Delta Development Team knew that getting a barcode wasn’t even a question—it was a necessity. “Getting a barcode meant we would meet FDA requirements, which is an important part of bringing a medical device to the market,” said Leija. “We also put our barcode on everything—business cards, spec sheets and other materials, which gives us credibility and keeps everything organized.”

“I was able to work with a new distribution network once I put a UPC on the bottle, so it opened up more opportunities for me,” said Chamblin. “I really wanted to up my professional appearance and delivery. I’ve got products selling in states like Oregon and Connecticut. I think to myself ‘Wow, I’m on the shelf of a store that I’ve never even been into!’ “

Related: How to Scale a Business Successfully in 4 Simple Steps 

Advice for other entrepreneurs

These determined and multitalented business owners relied on others along the way, making key contacts at retail chains, seeking advice from mentors and listening to motivational audiobooks. Here’s the advice they would pass along to others just starting out.
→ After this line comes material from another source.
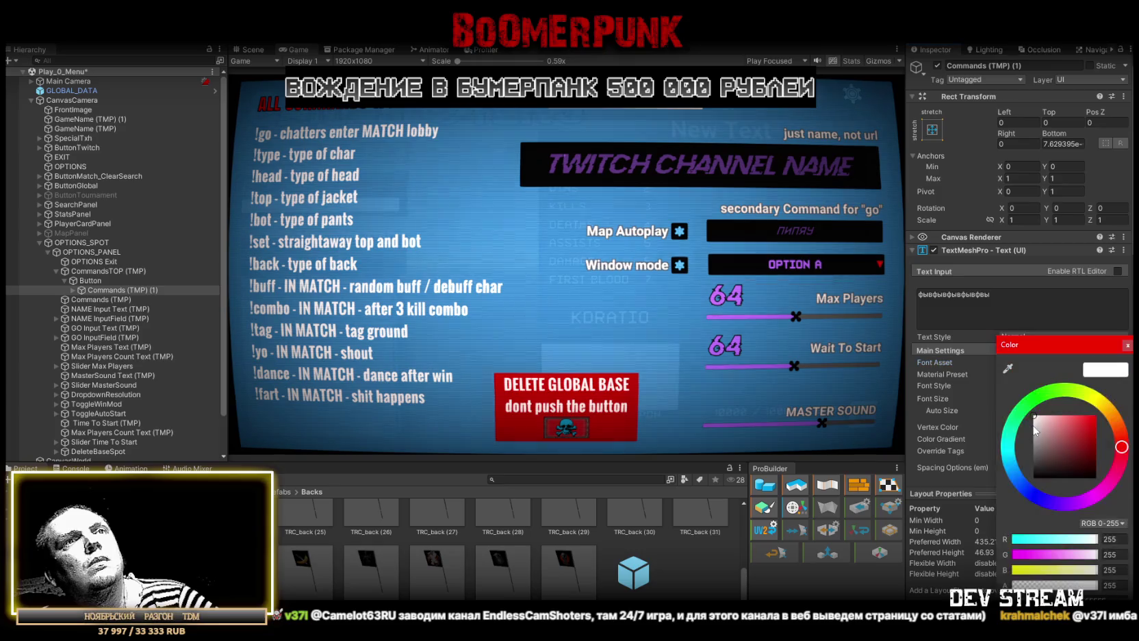
pyautogui.moveTo(1049, 427); pyautogui.dragTo(930, 578)
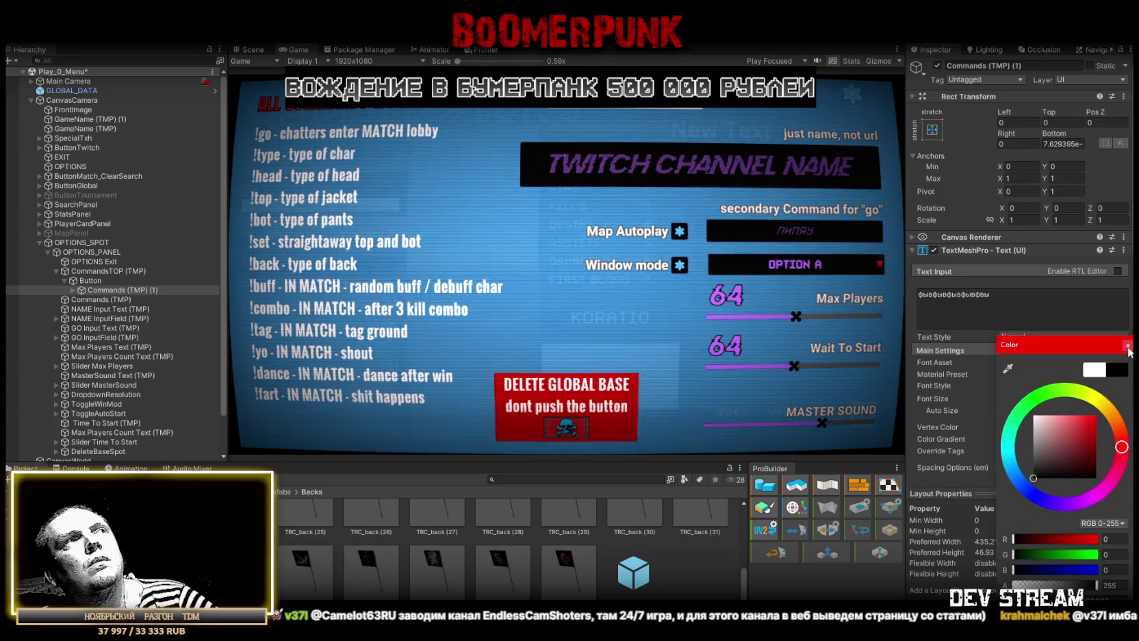
pyautogui.click(196, 351)
# Replace the placeholder label text and set the label's left and right insets to 12
pyautogui.click(1009, 296)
“Do your research to figure out if you really have an audience for your product,” said Mertzel. “I did my own research at soccer games, schools, the airport. Seventy percent of the people I asked said they would buy my product and I built on that.”
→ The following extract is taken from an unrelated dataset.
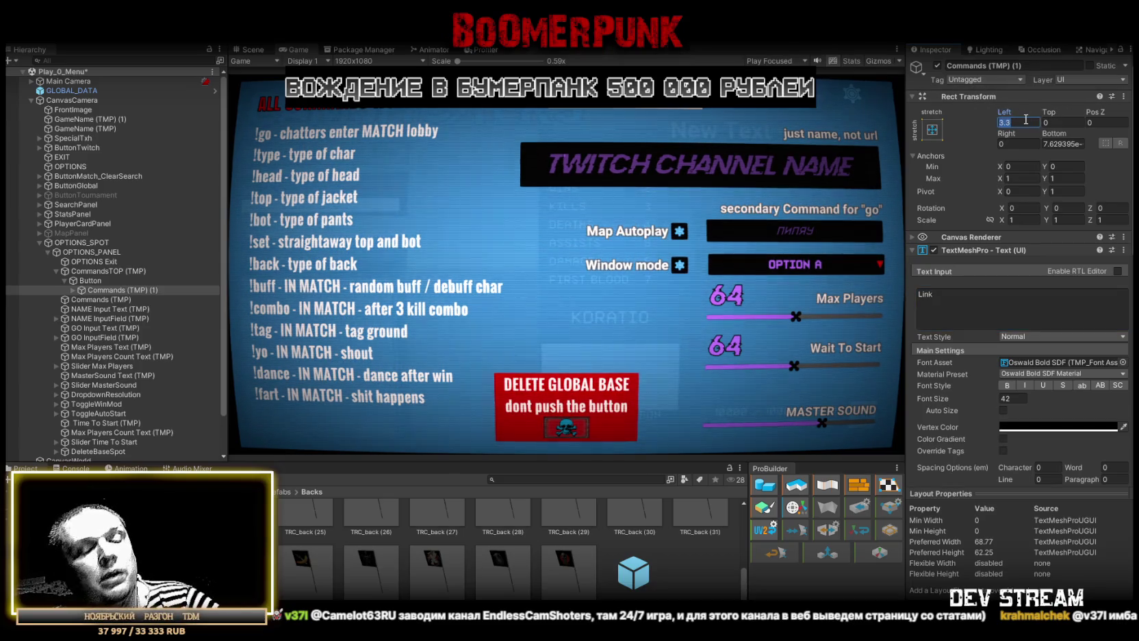
pyautogui.write('12')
“We also thought research was important,” said Leija. “We talked to end users and medics, and their input was critical in the beginning. It pushed our engineers to find out what the real need was and develop the product the way that it would be most effective.” 

“Entrepreneurs need to know that people don’t know what your product is like just by looking at it,” said Chamblin. “You need to learn how people find new products and get their attention in the shortest amount of time. Get them to try it.”

As these three business owners demonstrate, starting and running your own business requires a lot of hard work, creativity and drive no matter what your target market or industry. But success comes easier to those who focus on learning best practices from others who have come before you, and by maintaining a growth mindset.